Investir dans des projets à long terme : le rôle de la CDC  

Odile Renaud-Basso, directrice générale adjointe du groupe Caisse des dépôts, revient quant à elle sur les propos énoncés par Jean Berthon qui considère que les conditions fiscales avantageuses de l’épargne réglementée pénalisent l’investissement. Or, en collectant l’épargne liquide des Français, la Caisse des dépôts et Consignations (CDC) permet de financer des projets à long terme (logement social, projets innovants, infrastructures de transport, hôpitaux , universités, etc), un rôle d’autant plus nécessaire dans un contexte conjoncturel déprimé :  » il est important de disposer d’un opérateur et de modes d’interventions contra-cycliques qui permettent dans des moments de tensions de disposer de ressources liquides pour faire face à des besoins publics de long terme « .

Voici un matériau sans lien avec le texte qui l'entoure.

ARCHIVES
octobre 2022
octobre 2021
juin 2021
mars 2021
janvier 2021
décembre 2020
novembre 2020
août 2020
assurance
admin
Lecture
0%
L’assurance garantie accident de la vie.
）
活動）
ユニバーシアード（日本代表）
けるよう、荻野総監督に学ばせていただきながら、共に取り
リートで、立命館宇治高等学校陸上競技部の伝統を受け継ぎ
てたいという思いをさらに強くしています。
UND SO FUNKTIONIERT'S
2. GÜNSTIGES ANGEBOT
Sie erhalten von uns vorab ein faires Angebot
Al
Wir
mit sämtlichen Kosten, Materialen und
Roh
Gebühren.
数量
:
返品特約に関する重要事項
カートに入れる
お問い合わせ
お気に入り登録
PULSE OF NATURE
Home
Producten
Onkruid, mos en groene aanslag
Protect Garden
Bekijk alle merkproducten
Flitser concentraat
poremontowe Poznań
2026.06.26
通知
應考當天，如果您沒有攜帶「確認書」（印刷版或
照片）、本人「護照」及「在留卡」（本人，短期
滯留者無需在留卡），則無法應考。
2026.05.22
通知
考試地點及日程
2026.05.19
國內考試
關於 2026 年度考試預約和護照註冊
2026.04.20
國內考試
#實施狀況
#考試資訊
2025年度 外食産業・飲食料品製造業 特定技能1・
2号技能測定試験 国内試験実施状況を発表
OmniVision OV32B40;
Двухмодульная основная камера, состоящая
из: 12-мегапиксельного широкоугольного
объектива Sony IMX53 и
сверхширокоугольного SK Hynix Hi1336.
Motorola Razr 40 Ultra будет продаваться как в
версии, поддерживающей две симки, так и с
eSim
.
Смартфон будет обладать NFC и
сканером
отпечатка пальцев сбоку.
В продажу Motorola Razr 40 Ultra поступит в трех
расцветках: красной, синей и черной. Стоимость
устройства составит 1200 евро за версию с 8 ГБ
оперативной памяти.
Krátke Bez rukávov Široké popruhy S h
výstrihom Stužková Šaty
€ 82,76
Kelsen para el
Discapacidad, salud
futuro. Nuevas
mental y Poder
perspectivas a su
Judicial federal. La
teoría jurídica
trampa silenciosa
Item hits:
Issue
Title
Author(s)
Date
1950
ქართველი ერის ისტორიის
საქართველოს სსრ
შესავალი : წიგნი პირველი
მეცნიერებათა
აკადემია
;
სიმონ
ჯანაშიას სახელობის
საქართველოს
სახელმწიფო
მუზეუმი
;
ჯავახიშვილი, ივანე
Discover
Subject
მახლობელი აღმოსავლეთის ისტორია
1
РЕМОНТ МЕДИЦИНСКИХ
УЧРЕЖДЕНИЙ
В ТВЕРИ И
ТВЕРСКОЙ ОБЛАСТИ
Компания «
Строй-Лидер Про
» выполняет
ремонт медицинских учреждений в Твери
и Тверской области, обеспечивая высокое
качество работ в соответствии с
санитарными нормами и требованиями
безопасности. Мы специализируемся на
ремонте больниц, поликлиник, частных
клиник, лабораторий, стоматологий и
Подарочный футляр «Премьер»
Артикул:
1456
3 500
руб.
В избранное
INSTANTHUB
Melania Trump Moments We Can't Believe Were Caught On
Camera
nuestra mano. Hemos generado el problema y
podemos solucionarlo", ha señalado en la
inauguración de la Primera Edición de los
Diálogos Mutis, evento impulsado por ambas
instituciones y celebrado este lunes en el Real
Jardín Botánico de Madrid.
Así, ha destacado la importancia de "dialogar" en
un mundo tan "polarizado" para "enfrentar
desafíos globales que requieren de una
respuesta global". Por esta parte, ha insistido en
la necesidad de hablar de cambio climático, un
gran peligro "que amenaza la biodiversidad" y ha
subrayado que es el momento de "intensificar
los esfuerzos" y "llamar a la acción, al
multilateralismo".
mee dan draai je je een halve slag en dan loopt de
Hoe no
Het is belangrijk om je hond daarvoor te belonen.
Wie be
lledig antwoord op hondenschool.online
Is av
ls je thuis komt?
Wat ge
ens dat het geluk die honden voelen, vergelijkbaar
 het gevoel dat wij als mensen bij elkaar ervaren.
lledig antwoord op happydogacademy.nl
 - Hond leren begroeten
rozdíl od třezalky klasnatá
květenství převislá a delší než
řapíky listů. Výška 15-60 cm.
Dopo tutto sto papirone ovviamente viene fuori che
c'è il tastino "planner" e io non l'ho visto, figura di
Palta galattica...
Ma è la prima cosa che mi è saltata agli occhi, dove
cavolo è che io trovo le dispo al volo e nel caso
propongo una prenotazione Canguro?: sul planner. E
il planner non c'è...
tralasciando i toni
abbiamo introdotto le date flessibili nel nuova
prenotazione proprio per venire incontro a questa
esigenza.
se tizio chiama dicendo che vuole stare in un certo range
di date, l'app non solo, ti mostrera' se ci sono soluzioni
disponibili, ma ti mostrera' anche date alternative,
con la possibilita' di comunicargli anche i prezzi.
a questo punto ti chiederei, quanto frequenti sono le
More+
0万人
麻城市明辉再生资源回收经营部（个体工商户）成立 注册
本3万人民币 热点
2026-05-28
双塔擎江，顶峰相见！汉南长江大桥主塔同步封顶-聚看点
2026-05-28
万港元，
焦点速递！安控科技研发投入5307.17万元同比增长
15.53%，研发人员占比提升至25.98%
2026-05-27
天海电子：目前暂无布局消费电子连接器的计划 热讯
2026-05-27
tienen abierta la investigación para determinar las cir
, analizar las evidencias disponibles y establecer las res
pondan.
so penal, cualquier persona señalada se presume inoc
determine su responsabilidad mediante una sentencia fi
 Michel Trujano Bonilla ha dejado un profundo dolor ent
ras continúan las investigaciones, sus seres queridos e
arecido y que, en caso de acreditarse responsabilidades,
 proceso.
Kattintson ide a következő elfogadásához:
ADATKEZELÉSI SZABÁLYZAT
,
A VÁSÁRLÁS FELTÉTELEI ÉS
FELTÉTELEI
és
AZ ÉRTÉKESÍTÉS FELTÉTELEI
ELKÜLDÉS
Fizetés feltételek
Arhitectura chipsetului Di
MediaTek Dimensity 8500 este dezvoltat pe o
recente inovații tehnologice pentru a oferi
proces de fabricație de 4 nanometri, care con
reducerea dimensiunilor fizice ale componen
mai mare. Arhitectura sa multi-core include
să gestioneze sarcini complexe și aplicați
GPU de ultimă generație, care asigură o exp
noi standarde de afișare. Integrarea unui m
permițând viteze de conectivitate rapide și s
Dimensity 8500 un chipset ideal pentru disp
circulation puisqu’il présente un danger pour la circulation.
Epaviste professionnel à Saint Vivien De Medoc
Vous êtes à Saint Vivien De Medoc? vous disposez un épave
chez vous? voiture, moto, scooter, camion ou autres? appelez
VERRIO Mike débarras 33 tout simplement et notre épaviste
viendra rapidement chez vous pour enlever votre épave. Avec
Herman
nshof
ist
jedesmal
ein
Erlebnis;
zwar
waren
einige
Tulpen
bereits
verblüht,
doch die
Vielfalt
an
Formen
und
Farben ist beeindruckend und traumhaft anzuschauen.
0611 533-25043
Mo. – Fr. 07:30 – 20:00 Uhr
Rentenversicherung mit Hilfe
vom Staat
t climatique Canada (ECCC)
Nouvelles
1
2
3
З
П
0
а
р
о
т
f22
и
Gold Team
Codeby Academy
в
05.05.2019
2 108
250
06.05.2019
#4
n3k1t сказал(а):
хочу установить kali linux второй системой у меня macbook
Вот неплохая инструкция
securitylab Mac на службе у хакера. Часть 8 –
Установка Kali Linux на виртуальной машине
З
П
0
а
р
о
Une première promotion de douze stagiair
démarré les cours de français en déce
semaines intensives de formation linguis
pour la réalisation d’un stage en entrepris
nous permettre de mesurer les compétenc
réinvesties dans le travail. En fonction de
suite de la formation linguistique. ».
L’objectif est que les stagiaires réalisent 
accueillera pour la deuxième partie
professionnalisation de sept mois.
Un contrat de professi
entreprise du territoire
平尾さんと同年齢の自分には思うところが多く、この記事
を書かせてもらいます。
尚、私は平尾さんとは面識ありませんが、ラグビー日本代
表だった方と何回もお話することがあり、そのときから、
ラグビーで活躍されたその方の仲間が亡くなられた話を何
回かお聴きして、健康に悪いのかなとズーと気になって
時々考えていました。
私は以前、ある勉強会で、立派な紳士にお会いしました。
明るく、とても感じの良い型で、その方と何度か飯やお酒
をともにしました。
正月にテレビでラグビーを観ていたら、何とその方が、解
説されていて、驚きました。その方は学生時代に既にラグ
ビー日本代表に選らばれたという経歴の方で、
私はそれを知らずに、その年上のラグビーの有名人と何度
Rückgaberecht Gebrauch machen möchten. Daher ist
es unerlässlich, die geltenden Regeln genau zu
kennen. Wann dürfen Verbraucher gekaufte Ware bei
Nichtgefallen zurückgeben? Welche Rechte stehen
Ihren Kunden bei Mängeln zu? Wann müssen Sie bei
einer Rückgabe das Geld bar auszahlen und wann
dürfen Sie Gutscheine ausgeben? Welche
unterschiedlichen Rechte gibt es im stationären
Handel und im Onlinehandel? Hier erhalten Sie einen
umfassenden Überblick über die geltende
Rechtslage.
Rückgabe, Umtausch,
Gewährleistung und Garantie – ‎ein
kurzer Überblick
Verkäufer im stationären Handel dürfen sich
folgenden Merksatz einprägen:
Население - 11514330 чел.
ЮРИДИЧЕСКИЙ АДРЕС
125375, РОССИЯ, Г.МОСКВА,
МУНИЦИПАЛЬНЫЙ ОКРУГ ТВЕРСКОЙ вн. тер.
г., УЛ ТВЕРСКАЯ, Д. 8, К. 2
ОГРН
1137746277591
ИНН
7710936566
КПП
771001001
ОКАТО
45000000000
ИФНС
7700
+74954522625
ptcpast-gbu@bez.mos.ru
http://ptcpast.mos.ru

Inciter les épargnants à prendre des risques

Pour Marie-Anne Barbat-Layani, directrice générale de la Fédération Bancaire Française (FBF),  » l’épargne est encore insuffisamment orientée vers le financement de l’économie « , un  tiers seulement de son encours se dirige vers des placements risqués. Selon elle, il faut davantage  » inciter les épargnants à prendre des risques et simplifier et stabiliser la fiscalité de l’épargne « . Certes, des mesures ont déjà été entreprises par les pouvoirs publics, en particulier par la création du PEA-PME, mais la dynamique doit se poursuivre.

Par ailleurs, Marie-Anne Barbat-Layani tient à souligner que  » le modèle de transformation [transformer des dépôts de court terme en prêts à long terme, ndlr] est aujourd’hui contraint par les nouvelles normes de régulation établies par le Comité de Bâle « . Un avis partagé par Rémi Weber, président du directoire de la Banque postale, qui dénonce sur ce point  » un excès de règles «  qui risque de fragiliser le financement de l’économie, notamment celui des entreprises.

Reconsidérer le rôle de l’épargne immobilière et de l’assurance-vie dans le dynamisme de l’économie

Selon Patrick de Lataillade, président de l’Association française des investisseurs pour la croissance (AFIC),  » l’immobilier est un actif risqué utile au financement de l’économie, à l’encontre du discours dominant « . Par la gestion de  SCPI et d’OPCI, l’épargne immobilière bénéficie aux entreprises et devrait continuer à se développer sous des conditions fiscales  » stables et efficaces « . Un argument repris par Bernard Spitz, président de la Fédération française des sociétés d’assurance (FFSA), qui considère que si  » l’assurance vie finance l’ensemble des classes d’actifs, majoritairement les entreprises […], le logement en fait également partie car la logique de l’assurance-vie est celle de la diversification « . Parallèlement, il estime que les mesures entreprises par le gouvernement vont dans le bon sens :  » l’euro-croissance est l’innovation fiscale et juridique la plus importante depuis des années  » conclut-il.